Filter the entries, keeping every line with the string "plate".

Records from a data collection:
------------------------

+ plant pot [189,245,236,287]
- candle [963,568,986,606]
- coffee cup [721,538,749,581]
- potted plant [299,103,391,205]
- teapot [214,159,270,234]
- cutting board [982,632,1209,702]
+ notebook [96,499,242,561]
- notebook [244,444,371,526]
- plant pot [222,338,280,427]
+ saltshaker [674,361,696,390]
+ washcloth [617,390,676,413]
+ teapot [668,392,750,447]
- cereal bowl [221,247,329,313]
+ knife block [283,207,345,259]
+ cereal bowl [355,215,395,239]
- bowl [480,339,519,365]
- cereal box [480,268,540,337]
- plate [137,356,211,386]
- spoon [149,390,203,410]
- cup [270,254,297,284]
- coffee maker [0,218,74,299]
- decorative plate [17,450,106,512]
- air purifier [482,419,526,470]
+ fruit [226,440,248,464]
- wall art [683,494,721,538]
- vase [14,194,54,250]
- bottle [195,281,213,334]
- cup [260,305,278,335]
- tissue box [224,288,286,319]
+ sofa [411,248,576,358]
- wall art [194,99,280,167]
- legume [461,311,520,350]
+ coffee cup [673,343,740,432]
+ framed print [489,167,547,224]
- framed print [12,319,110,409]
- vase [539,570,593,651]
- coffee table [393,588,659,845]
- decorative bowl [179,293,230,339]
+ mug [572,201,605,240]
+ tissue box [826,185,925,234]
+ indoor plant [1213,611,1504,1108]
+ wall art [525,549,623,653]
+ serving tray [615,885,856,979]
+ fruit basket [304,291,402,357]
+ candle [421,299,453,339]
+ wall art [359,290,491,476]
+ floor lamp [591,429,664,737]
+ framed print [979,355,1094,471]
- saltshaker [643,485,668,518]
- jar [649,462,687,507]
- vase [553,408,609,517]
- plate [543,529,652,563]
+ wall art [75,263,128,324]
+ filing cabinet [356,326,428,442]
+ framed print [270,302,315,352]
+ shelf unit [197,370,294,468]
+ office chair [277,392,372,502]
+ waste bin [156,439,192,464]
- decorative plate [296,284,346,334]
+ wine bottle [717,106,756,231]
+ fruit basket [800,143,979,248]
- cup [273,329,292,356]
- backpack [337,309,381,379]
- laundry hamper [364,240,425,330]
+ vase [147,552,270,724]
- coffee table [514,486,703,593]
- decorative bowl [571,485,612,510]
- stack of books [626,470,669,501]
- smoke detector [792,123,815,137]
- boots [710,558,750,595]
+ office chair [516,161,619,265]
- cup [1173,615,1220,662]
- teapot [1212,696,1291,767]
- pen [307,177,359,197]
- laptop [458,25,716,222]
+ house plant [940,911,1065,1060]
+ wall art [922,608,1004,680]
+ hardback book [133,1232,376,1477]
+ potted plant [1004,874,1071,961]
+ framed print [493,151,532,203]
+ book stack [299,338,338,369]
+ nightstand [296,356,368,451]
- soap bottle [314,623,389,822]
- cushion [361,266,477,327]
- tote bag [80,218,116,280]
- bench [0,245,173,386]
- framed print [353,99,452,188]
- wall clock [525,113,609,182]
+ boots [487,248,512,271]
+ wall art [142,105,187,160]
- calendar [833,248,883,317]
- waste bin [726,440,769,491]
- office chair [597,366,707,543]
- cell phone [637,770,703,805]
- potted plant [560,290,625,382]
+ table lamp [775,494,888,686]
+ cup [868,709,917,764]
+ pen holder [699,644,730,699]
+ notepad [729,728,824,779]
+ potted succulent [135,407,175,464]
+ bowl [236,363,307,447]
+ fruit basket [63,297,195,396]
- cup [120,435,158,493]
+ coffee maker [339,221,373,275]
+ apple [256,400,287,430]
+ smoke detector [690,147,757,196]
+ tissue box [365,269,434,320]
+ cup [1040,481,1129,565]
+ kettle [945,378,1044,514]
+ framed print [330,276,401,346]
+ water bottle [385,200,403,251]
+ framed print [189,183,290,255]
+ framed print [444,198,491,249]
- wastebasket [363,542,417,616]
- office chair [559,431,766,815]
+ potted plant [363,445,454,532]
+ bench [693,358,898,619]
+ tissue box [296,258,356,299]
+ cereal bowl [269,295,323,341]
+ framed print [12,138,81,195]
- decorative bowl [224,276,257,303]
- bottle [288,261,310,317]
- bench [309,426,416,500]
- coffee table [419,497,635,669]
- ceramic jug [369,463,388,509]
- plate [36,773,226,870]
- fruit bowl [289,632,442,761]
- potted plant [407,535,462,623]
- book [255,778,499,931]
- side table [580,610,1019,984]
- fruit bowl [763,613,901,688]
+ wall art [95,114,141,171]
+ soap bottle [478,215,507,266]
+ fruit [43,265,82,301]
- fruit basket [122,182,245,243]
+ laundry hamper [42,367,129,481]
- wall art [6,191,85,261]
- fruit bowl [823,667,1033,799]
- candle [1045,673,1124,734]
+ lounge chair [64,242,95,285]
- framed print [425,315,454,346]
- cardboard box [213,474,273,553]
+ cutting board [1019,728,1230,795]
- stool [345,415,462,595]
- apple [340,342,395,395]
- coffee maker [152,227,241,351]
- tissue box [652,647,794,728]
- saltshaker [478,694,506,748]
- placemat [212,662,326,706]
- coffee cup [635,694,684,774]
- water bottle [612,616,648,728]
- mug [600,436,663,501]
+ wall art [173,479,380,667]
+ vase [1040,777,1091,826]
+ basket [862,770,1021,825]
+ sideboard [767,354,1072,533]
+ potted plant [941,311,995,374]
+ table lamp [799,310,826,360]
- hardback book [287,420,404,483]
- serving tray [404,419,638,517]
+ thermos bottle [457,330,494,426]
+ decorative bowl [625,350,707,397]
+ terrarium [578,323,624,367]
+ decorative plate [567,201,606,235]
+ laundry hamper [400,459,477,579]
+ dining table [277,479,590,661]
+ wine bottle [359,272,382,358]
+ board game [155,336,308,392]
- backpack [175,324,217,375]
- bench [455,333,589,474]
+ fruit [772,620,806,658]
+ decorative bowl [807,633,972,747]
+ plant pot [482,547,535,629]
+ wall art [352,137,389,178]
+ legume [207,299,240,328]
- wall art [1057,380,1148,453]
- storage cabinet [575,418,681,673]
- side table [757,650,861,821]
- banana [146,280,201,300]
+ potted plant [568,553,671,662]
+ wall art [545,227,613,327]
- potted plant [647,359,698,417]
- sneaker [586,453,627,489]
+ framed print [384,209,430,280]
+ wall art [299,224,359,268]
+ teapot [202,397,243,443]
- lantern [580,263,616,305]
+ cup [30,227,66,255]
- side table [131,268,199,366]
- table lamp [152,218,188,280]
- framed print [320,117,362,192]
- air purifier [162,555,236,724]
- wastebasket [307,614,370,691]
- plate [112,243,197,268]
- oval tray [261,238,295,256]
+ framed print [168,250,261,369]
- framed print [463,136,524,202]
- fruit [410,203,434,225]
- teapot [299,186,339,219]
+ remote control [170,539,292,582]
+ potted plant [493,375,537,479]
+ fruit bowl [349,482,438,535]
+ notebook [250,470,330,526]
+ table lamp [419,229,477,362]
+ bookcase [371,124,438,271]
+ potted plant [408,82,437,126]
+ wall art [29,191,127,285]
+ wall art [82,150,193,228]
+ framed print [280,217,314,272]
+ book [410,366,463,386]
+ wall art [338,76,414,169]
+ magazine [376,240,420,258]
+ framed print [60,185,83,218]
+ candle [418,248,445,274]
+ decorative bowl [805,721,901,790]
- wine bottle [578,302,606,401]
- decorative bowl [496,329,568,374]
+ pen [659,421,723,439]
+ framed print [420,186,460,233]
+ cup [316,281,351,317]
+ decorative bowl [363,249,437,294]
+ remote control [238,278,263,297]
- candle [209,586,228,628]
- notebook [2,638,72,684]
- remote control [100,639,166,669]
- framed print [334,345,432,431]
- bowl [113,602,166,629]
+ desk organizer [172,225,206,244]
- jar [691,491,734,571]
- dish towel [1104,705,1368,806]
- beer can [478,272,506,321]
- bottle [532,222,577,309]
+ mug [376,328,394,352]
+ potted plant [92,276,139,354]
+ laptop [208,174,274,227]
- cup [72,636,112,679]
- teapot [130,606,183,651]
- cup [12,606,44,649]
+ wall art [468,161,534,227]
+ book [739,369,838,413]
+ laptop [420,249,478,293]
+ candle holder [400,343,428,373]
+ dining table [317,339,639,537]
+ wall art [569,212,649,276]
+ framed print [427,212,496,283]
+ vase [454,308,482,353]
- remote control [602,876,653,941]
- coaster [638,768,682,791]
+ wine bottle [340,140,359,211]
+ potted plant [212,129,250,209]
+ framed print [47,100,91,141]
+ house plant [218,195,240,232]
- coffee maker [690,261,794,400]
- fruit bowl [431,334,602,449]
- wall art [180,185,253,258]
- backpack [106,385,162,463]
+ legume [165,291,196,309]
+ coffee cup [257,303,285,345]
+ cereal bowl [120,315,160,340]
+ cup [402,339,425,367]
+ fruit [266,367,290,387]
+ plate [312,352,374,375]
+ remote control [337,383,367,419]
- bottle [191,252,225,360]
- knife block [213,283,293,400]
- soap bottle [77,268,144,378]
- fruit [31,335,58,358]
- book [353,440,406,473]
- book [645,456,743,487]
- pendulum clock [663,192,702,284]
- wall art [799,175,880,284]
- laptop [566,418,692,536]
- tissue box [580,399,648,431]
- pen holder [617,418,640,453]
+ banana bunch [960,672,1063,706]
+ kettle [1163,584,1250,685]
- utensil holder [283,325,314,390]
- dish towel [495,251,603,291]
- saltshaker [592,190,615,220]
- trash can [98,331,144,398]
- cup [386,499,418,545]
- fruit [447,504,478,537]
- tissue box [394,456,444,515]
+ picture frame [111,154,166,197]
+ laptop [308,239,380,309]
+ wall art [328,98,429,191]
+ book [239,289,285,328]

------------------------

### EXERCISE ANSWER
- plate [137,356,211,386]
- decorative plate [17,450,106,512]
- plate [543,529,652,563]
- decorative plate [296,284,346,334]
- plate [36,773,226,870]
+ decorative plate [567,201,606,235]
- plate [112,243,197,268]
+ plate [312,352,374,375]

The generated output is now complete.